Manual optimization - here you (the seller) refine factors, such as budgets, audiences, bids, frequency caps, and supply. This gives you much more flexibility but can lead to problems if you don’t have an excellent understanding of what you’re doing.
Wrapping Things Up
Using Amazon DSP can be an excellent way for Amazon sellers to scale. It doesn’t limit its use to merely creating and placing ads for use onsite in Amazon searches and product listings. You can also use it for both Link-in campaigns and Link-out campaigns. Link-in campaigns involve creating ads to use off-Amazon that link through to your brand and product details pages on the platform. Alternatively, if you sell a product or service that doesn’t directly compete with Amazon, you could create a Link-out campaign, using ads on Amazon to send potential customers to a landing page on your website.
Frequently Asked Questions
What is Amazon DSP, and how does it differ from Amazon's Delivery Service Partner program?

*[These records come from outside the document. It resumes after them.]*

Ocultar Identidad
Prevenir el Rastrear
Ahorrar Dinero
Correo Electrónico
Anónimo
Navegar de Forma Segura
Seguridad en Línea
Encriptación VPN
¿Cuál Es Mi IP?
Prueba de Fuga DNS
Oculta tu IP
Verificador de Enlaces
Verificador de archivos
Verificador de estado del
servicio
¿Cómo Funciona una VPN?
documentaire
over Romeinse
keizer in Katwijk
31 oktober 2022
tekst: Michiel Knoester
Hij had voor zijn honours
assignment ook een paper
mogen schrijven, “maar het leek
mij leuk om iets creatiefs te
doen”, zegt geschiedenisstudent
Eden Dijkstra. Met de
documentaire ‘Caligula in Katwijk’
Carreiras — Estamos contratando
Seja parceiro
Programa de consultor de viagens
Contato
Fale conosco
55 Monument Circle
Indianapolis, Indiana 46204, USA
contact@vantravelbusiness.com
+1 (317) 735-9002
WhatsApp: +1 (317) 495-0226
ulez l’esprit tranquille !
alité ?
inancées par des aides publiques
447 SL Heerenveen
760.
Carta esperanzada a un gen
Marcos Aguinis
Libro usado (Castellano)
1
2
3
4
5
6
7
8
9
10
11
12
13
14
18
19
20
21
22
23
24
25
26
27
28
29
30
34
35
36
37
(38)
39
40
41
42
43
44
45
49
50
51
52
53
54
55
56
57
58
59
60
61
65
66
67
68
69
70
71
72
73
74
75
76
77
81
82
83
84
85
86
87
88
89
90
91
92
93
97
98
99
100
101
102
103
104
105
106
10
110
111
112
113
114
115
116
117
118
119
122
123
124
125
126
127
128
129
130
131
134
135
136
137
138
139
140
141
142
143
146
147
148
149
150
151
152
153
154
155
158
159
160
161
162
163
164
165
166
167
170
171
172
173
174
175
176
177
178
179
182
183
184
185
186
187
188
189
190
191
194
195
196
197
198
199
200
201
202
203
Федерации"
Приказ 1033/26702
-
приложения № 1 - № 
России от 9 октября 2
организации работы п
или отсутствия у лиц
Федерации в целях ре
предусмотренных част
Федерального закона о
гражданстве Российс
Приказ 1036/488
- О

Amazon DSP refers to two distinct services: the Demand-Side Platform, which is a programmatic advertising tool that allows businesses to purchase display, video, and audio ads both on and off Amazon, and the Delivery Service Partner program, where independent contractors run delivery operations for Amazon packages. The Demand-Side Platform focuses on marketing, while the Delivery Service Partner program deals with logistics and package delivery.
How do Amazon DSP drivers and owners operate?
Amazon DSP (Delivery Service Partner) drivers work for third-party logistics companies contracted by Amazon to deliver packages. These companies, called DSPs, hire drivers to fulfill delivery routes. DSP owners manage the day-to-day operations of their fleets, handling hiring, logistics, and compliance while adhering to Amazon's strict standards for delivery efficiency and customer service.
What is the minimum ad spend for using Amazon DSP (Demand-Side Platform)?
To use Amazon's Demand-Side Platform (DSP) with its managed service option, advertisers must commit to a minimum ad spend of $50,000. For businesses using the self-service model, there is no fixed minimum, but many agencies recommend having at least $10,000-$15,000 in monthly ad budgets for effective results.
What are the main differences between Amazon DSP ads and Sponsored Ads?
Amazon DSP ads are designed for programmatic advertising both on and off Amazon, providing more advanced targeting options such as video, audio, and display formats. In contrast, Sponsored Ads (e.g., Sponsored Products, Sponsored Brands) are primarily on-Amazon search ads designed to boost visibility within Amazon’s marketplace. Amazon DSP offers advertisers the ability to target customers who are not necessarily browsing Amazon.
How profitable is owning an Amazon Delivery Service Partner (DSP)?
Profitability for Amazon DSP owners varies widely depending on location, operational efficiency, and the number of routes managed. While some Reddit users report that it can provide stable cash flow, others caution that Amazon’s high standards and slim profit margins—sometimes as low as 10%—make it a challenging business to run, especially when factoring in vehicle costs, insurance, and employee management.